(Saved entries)

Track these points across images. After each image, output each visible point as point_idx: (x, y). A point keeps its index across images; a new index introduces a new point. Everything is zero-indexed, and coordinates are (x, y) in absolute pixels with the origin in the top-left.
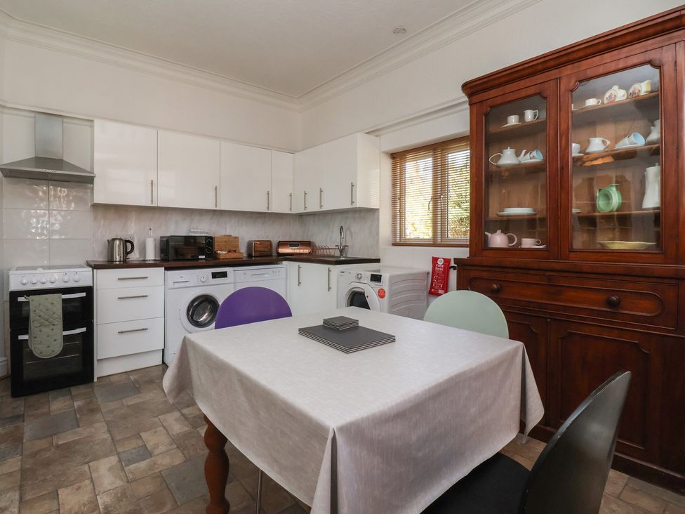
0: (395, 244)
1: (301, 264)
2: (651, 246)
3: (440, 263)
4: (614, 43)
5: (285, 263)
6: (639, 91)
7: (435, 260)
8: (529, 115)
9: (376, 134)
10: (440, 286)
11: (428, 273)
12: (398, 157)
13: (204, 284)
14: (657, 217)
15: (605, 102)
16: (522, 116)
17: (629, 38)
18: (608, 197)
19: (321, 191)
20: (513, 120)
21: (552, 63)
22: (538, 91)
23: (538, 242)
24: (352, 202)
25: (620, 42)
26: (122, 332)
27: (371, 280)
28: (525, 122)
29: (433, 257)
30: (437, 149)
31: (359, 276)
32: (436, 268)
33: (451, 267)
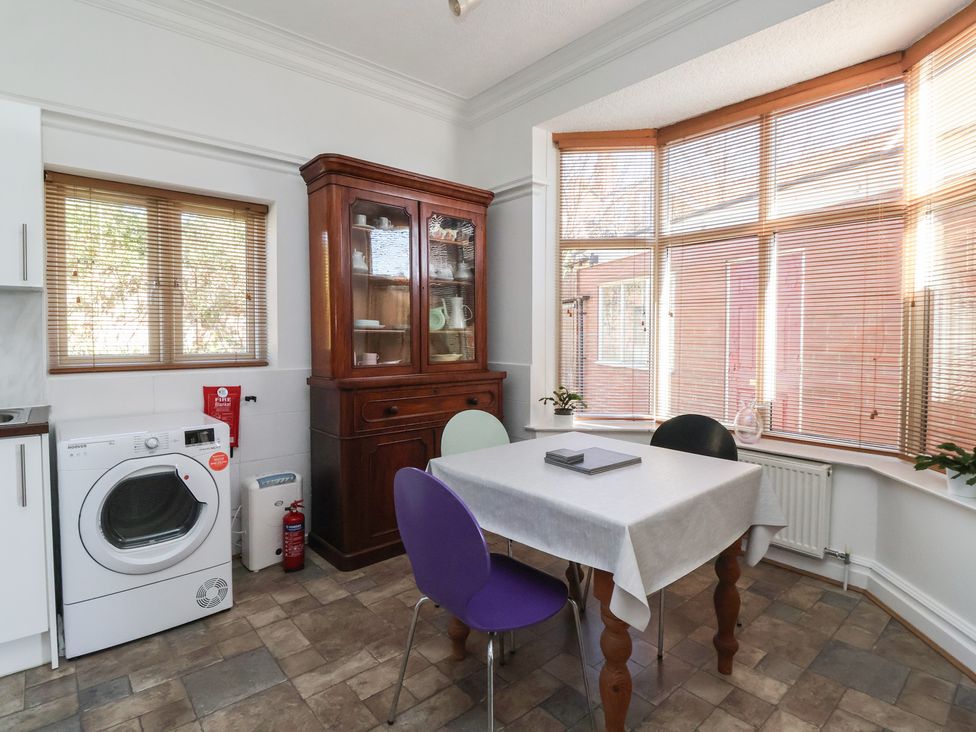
0: (55, 371)
7: (209, 392)
8: (386, 224)
12: (59, 181)
20: (363, 220)
22: (403, 205)
27: (189, 442)
29: (204, 387)
30: (163, 199)
31: (152, 443)
32: (216, 404)
33: (248, 399)
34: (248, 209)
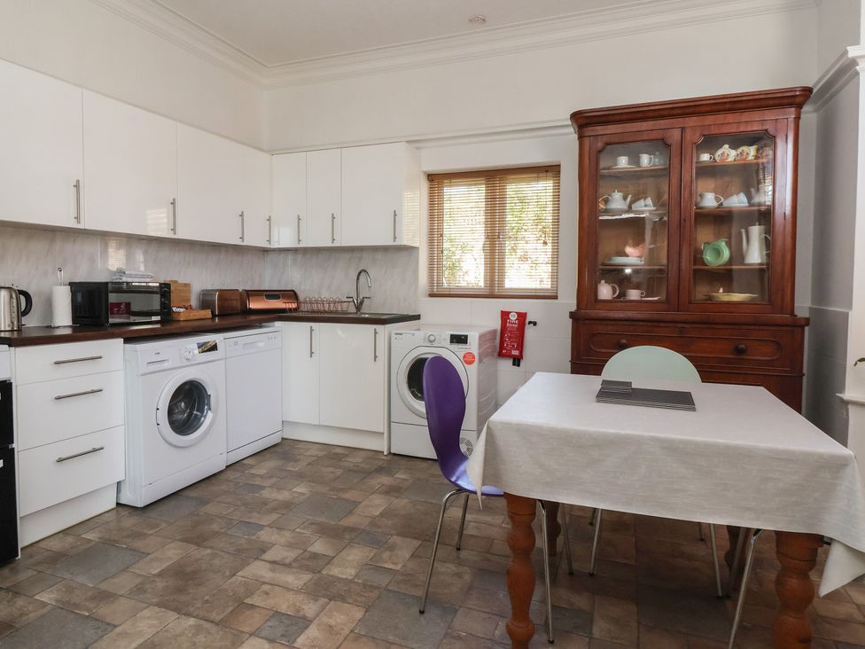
0: (432, 295)
1: (314, 325)
2: (755, 298)
3: (513, 317)
4: (738, 106)
5: (278, 324)
6: (748, 154)
7: (505, 315)
8: (645, 160)
9: (418, 145)
10: (513, 346)
11: (495, 331)
12: (436, 180)
13: (190, 363)
14: (761, 272)
15: (717, 158)
16: (635, 160)
17: (751, 104)
18: (718, 253)
19: (333, 218)
20: (623, 162)
21: (678, 111)
22: (660, 137)
23: (642, 294)
24: (395, 238)
25: (743, 105)
26: (60, 460)
27: (452, 342)
28: (640, 167)
29: (502, 312)
30: (494, 177)
31: (432, 338)
32: (508, 324)
33: (530, 323)
34: (547, 171)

● **Work request**
The expected answer is an exact copy of the lines above, beginning at the line with "6: (639, 91)" and ending at the line with "26: (122, 332)", with both ends in.

● **Exercise answer**
6: (639, 91)
7: (435, 260)
8: (529, 115)
9: (376, 134)
10: (440, 286)
11: (428, 273)
12: (398, 157)
13: (204, 284)
14: (657, 217)
15: (605, 102)
16: (522, 116)
17: (629, 38)
18: (608, 197)
19: (321, 191)
20: (513, 120)
21: (552, 63)
22: (538, 91)
23: (538, 242)
24: (352, 202)
25: (620, 42)
26: (122, 332)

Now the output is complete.